IHIは、DE&I(ダイバーシティ・エクイティ&インクルージョン)を全社重点施策の一つに位置付け、社内副業制度を活用した有志従業員による「ジェンダーギャップ解消ワーキンググループ」の活動を進めている。2023年度下期に始まった同グループは、IHIグループの従業員構成が男性8割超に偏っていることを背景に、多様な視点と働き方を生かす組織づくりを目指すもので、現在は11人が参加し、このうち2人は育児休業中という。
2025年度は「ケア」をテーマに、男性の更年期やセルフケアを扱う国際男性デーのラジオトーク、生理痛の疑似体験を含む国際女性デーのワークショップ、女性の健康課題を巡るラジオトークなどを実施した。国際男性デーの企画は延べ約800人が視聴し、国際女性デーに合わせたラジオトークでは、IHIグループの女性従業員約1,500人を対象とした生理に関する実態調査を踏まえ、産業医を交えてセルフケアや管理職の対応の在り方を共有した。

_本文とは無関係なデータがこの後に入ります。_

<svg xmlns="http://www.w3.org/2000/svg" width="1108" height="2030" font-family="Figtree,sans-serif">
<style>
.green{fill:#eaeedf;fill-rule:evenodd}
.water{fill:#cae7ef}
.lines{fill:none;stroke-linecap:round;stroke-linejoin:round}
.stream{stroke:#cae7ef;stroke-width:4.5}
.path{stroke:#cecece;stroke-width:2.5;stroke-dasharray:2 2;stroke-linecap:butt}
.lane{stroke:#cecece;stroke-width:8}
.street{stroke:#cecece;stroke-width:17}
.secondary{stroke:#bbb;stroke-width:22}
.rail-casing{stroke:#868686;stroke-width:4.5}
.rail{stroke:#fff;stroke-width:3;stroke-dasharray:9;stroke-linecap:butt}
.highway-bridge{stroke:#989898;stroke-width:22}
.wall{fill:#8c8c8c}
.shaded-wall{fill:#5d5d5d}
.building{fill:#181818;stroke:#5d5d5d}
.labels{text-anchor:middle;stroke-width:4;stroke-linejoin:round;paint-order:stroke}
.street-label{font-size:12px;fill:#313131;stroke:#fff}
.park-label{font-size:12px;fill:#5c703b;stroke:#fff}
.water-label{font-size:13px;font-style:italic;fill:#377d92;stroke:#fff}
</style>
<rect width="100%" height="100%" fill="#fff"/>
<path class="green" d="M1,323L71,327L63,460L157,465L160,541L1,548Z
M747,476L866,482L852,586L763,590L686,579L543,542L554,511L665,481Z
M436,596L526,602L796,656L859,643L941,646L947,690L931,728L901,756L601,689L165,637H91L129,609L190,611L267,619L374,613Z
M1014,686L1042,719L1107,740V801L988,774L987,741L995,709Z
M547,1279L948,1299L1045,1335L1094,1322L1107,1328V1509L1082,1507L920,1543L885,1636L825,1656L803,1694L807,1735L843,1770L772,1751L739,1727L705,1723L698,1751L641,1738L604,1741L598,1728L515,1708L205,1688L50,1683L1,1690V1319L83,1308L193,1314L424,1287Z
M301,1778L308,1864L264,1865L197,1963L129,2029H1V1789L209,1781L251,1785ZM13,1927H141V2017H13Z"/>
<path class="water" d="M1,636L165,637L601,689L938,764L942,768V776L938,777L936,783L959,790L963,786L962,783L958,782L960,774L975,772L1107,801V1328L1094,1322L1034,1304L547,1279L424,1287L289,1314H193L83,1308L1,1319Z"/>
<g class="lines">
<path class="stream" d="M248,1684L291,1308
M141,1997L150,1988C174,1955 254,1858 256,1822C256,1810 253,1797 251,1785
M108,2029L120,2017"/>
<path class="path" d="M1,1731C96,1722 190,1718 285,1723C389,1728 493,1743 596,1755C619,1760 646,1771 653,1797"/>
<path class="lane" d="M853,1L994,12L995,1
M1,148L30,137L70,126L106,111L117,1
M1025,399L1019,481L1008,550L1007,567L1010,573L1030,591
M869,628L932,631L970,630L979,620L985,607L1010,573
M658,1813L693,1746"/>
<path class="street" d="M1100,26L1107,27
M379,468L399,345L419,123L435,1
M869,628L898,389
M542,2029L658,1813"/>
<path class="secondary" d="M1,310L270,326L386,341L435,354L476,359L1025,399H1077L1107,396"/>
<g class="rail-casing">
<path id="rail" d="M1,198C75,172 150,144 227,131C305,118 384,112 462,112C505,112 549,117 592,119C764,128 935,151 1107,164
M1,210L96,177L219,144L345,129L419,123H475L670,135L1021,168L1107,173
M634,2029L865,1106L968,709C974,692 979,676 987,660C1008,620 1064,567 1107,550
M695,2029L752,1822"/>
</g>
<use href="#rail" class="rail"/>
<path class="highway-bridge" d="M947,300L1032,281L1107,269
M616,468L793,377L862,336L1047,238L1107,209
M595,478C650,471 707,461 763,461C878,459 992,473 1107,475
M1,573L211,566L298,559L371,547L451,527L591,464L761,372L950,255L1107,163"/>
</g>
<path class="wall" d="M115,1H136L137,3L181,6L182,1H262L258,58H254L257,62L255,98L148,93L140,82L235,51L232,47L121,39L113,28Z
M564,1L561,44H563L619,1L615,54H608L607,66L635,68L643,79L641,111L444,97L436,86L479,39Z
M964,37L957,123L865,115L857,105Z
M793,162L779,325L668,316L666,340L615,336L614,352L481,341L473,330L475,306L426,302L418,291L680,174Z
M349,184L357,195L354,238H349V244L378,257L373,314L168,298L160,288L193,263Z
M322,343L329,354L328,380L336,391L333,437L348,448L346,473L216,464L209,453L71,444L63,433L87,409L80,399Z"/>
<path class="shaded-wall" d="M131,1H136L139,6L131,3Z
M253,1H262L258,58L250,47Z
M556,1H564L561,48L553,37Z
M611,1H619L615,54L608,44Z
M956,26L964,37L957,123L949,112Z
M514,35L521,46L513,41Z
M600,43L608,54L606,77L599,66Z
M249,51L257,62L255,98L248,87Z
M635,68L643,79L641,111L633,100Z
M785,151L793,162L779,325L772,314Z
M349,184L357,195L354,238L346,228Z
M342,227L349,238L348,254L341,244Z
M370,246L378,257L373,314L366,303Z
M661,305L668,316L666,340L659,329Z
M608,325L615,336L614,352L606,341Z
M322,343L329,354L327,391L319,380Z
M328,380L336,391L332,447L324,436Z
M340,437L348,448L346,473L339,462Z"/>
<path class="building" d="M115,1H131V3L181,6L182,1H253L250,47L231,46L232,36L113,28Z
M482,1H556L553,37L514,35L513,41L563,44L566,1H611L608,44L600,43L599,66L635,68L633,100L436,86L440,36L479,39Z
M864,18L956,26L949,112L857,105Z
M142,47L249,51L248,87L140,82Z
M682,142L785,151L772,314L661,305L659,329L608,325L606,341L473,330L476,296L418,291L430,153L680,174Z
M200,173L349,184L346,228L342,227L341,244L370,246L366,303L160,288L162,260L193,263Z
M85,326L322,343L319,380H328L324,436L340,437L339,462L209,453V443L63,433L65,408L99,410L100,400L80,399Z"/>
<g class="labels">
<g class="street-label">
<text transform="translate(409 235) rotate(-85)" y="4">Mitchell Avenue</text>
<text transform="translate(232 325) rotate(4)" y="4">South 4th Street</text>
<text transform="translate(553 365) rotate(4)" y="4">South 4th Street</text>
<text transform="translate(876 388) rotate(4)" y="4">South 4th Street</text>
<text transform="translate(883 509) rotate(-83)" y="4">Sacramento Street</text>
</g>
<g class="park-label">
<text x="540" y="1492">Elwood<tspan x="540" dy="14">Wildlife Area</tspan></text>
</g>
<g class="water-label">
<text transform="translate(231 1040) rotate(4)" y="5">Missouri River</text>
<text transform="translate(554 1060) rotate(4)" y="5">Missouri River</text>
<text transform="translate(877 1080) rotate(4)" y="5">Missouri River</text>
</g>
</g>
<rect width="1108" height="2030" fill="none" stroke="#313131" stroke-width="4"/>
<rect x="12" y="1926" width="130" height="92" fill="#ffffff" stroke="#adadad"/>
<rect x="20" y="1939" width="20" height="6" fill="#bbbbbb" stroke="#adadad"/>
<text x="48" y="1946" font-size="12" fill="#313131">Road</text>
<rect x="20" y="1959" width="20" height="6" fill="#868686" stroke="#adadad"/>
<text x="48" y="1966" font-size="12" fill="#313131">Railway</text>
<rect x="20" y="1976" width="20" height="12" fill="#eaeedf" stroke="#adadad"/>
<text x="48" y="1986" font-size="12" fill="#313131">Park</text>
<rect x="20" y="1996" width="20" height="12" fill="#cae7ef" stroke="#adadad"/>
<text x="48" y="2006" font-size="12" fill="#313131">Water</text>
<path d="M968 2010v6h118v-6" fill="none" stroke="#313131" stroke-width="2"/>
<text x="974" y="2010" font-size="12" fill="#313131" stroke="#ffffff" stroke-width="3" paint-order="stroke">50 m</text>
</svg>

IHIは、こうした取組を通じて、多様な価値観や働き方を尊重し合い、誰もが自分らしく活躍できる職場づくりを継続するとしている。企業の人権対応や人的資本経営では、制度整備だけでなく、性別役割意識や健康課題に対する理解を職場文化の中でどう深めるかが重要になっている。社内副業という自発的な仕組みを起点に、ジェンダー課題を現場の行動変容へつなげようとする点は、企業のDE&I施策の実践例として注目される。